Éxodo 24,1-18
El hombre ha de gloriarse sólamente en el Señor
San Basilio Magno
Homilía sobre la humildad 20,3
No se gloríe el sabio de su sabiduría, no se gloríe el fuerte de su fortaleza, no se gloríe el rico de su riqueza.
Entonces ¿en qué puede gloriarse con verdad el hombre? ¿Dónde halla su grandeza? Quien se gloría –continúa el texto sagrado– que se gloríe de esto: de conocerme y comprender que soy el Señor.
En esto consiste la sublimidad del hombre, su
gloria y su dignidad, en conocer dónde se halla la verdadera grandeza y
adherirse a ella, en buscar la gloria que procede del Señor de la gloria. Dice,
en efecto, el Apóstol: El que se gloríe, que se gloríe en el Señor,
afirmación que se halla en aquel texto: Cristo, que Dios ha hecho para
nosotros sabiduría, justicia, santificación y redención; y así –como dice la
Escritura–: «El que se gloríe, que se gloríe en el Señor».
Por tanto, lo que hemos de hacer para gloriarnos de un modo perfecto e irreprochable en el Señor es no enorgullecernos de nuestra propia justicia, sino reconocer que en verdad carecemos de ella y que lo único que nos justifica es la fe en Cristo.
En esto precisamente se gloría San Pablo, en despreciar su propia justicia y en buscar la que se obtiene por la fe y que procede de Dios, para así tener íntima experiencia de Cristo, del poder de su resurrección y de la comunión en sus padecimientos, muriendo su misma muerte, con la esperanza de alcanzar la resurrección de entre los muertos.
Así caen por tierra toda altivez y orgullo. El único motivo que te queda para gloriarte, oh hombre, y el único motivo de esperanza consiste en hacer morir todo lo tuyo y buscar la vida futura en Cristo; de esta vida poseemos ya las primicias, es algo ya incoado en nosotros, puesto que vivimos en la gracia y en el don de Dios.
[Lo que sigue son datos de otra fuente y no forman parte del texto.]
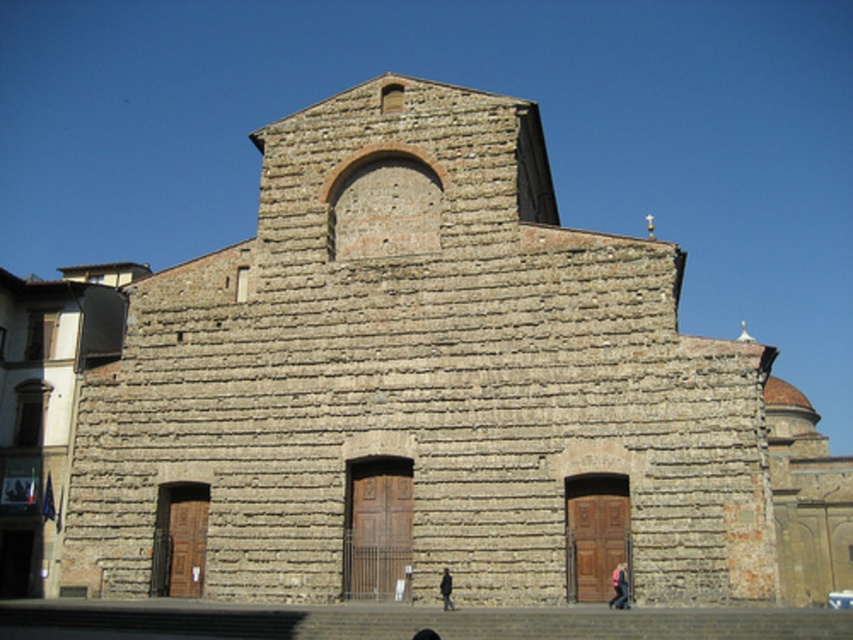
You are standing in front of the stone building and see the pink fabric at lower right and the dark brown leather shoe at lower center. Which object is closer to you?

The pink fabric at lower right is closer to you because it is further to the viewer than the dark brown leather shoe at lower center.

You are standing in front of the large stone building and notice a pink fabric at lower right and a dark brown leather shoe at lower center. Which object is larger in size?

The pink fabric at lower right is bigger than the dark brown leather shoe at lower center.

You are standing at the entrance of the large stone building and notice a pink fabric at lower right and a dark gray jacket at center. If you want to pick up both items, which one should you move towards first to minimize your walking distance?

The pink fabric at lower right and dark gray jacket at center are 6.91 meters apart. To minimize walking distance, you should move towards the closer item first. However, without knowing your starting position, it is impossible to determine which item is closer.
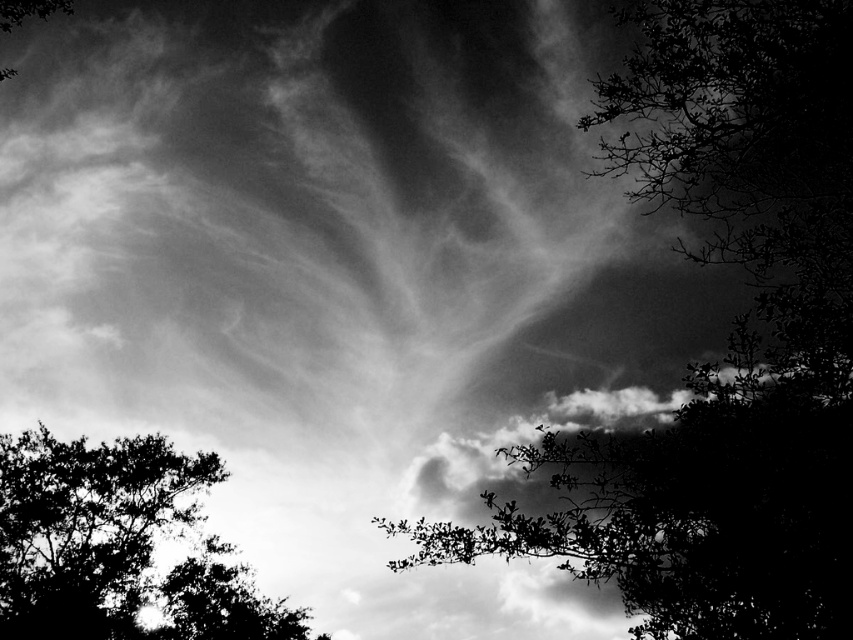
Who is positioned more to the left, silhouette leafy branch at upper right or dark leafy tree at lower left?

From the viewer's perspective, dark leafy tree at lower left appears more on the left side.

Does silhouette leafy branch at upper right have a greater height compared to dark leafy tree at lower left?

Yes.

Which is behind, point (778, 8) or point (213, 620)?

The point (213, 620) is more distant.

The width and height of the screenshot is (853, 640). Identify the location of silhouette leafy branch at upper right. tap(727, 340).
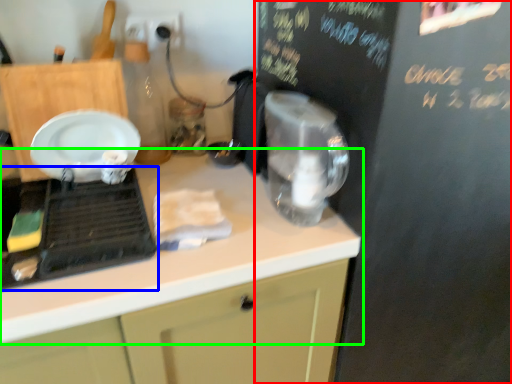
Question: Which is farther away from bulletin board (highlighted by a red box)? home appliance (highlighted by a blue box) or countertop (highlighted by a green box)?

Choices:
 (A) home appliance
 (B) countertop

Answer: (A)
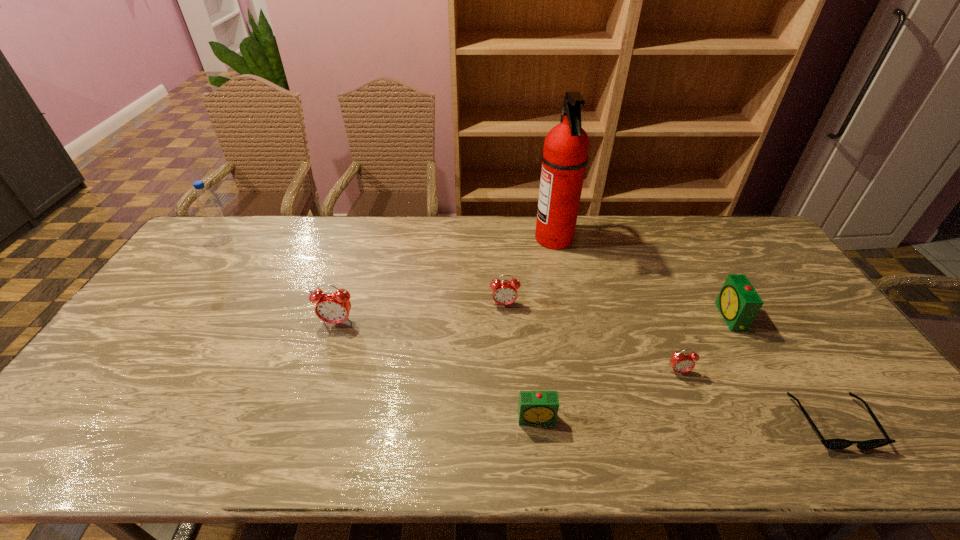
You are a GUI agent. You are given a task and a screenshot of the screen. Output one action in this format:
    pyautogui.click(x=<x>, y=<y>)
    Task: Click on the third nearest object
    This screenshot has width=960, height=540.
    Given the screenshot: What is the action you would take?
    pyautogui.click(x=681, y=362)

Locate an element on the screen. the second nearest alarm clock is located at coordinates (681, 362).

Identify the location of the nearer green alarm clock. This screenshot has height=540, width=960. (535, 407).

At what (x,y) coordinates should I click in order to perform the action: click on the nearest alarm clock. Please return your answer as a coordinate pair (x, y). Looking at the image, I should click on (535, 407).

Where is `the shortest object`? Image resolution: width=960 pixels, height=540 pixels. the shortest object is located at coordinates (835, 444).

You are a GUI agent. You are given a task and a screenshot of the screen. Output one action in this format:
    pyautogui.click(x=<x>, y=<y>)
    Task: Click on the black sunglasses
    This screenshot has width=960, height=540.
    Given the screenshot: What is the action you would take?
    pyautogui.click(x=835, y=444)

Where is `free space located on the side of the fourth object from right to left near the handle`? free space located on the side of the fourth object from right to left near the handle is located at coordinates (481, 239).

Image resolution: width=960 pixels, height=540 pixels. I want to click on free region located on the side of the fourth object from right to left near the handle, so click(x=422, y=239).

Identify the location of free space located on the side of the fourth object from right to left near the handle. Image resolution: width=960 pixels, height=540 pixels. (497, 239).

Identify the location of free point located 0.350m on the front of the seventh shortest object. (169, 319).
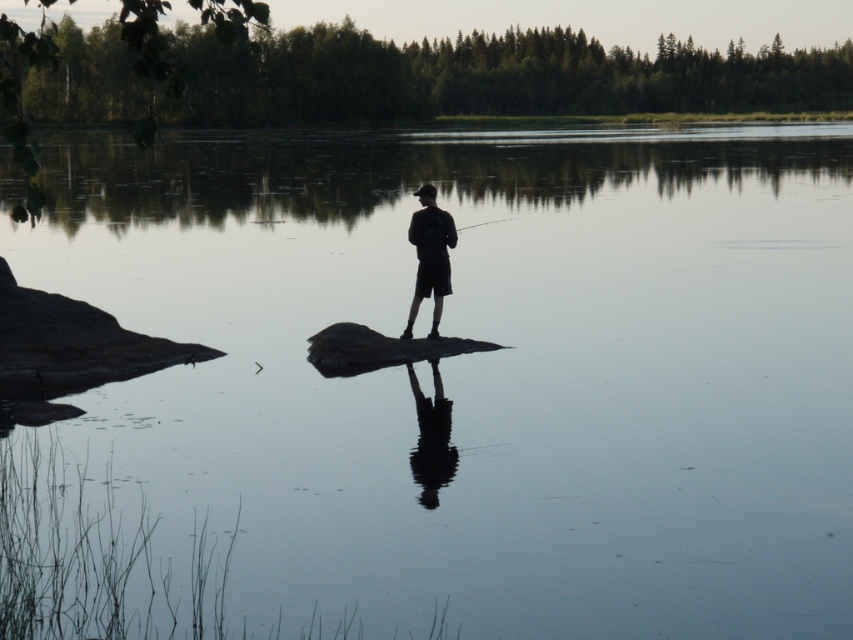
Question: Does black matte shorts at center appear over smooth black rod at center?

Choices:
 (A) yes
 (B) no

Answer: (B)

Question: Which of the following is the farthest from the observer?

Choices:
 (A) (469, 225)
 (B) (442, 250)

Answer: (A)

Question: Does black matte shorts at center lie in front of smooth black rod at center?

Choices:
 (A) no
 (B) yes

Answer: (B)

Question: Which point is farther to the camera?

Choices:
 (A) smooth black rod at center
 (B) black matte shorts at center

Answer: (A)

Question: Which object appears farthest from the camera in this image?

Choices:
 (A) smooth black rod at center
 (B) black matte shorts at center

Answer: (A)

Question: Can you confirm if black matte shorts at center is thinner than smooth black rod at center?

Choices:
 (A) yes
 (B) no

Answer: (A)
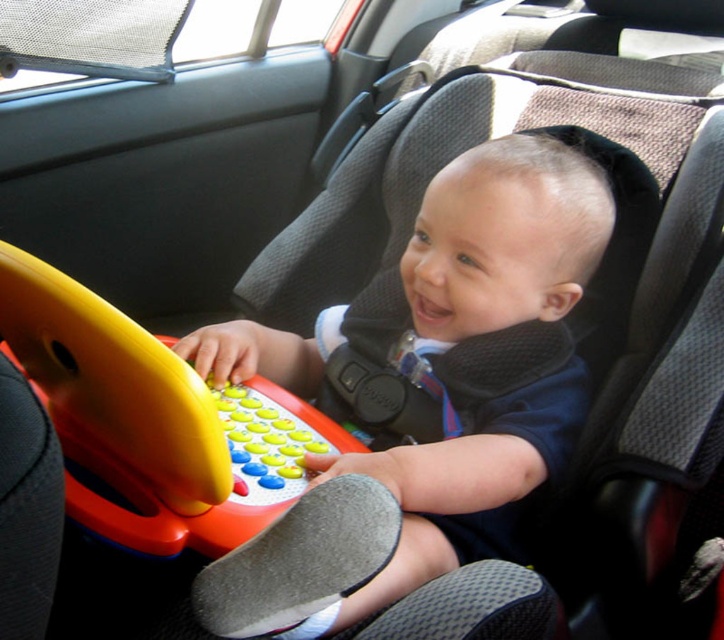
Question: Is matte plastic toy at center closer to the viewer compared to rubberized plastic toy at center?

Choices:
 (A) no
 (B) yes

Answer: (B)

Question: Which object is farther from the camera taking this photo?

Choices:
 (A) matte plastic toy at center
 (B) rubberized plastic toy at center

Answer: (B)

Question: Does matte plastic toy at center appear over rubberized plastic toy at center?

Choices:
 (A) no
 (B) yes

Answer: (B)

Question: Can you confirm if matte plastic toy at center is positioned below rubberized plastic toy at center?

Choices:
 (A) yes
 (B) no

Answer: (B)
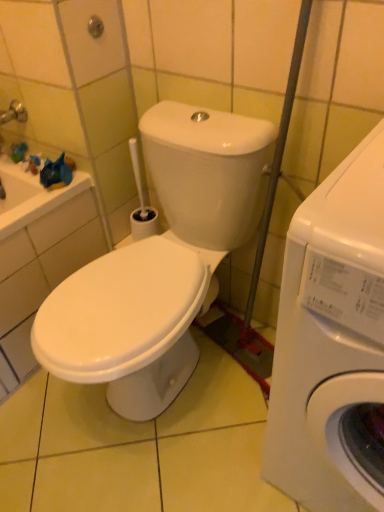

Y es el mismo Dios quien activa en nosotros
el querer y la actividad para realizar su designio de amor. Y es Dios
también el que, por su Espíritu, nos revela su sabiduría, la que de antemano
destinó para nuestra gloria. Dios nos da fuerzas y resistencia en nuestros
trabajos. He trabajado más que todos –dice Pablo–; aunque no he sido
yo, sino la gracia de Dios conmigo.
Dios saca del peligro más allá de toda esperanza humana. En nuestro interior –dice también el Apóstol– dimos por descontada la sentencia de muerte; así aprendimos a no confiar en nosotros, sino en Dios que resucita a los muertos. Él nos salvó y nos salva de esas muertes terribles; en él está nuestra esperanza, y nos seguirá salvando.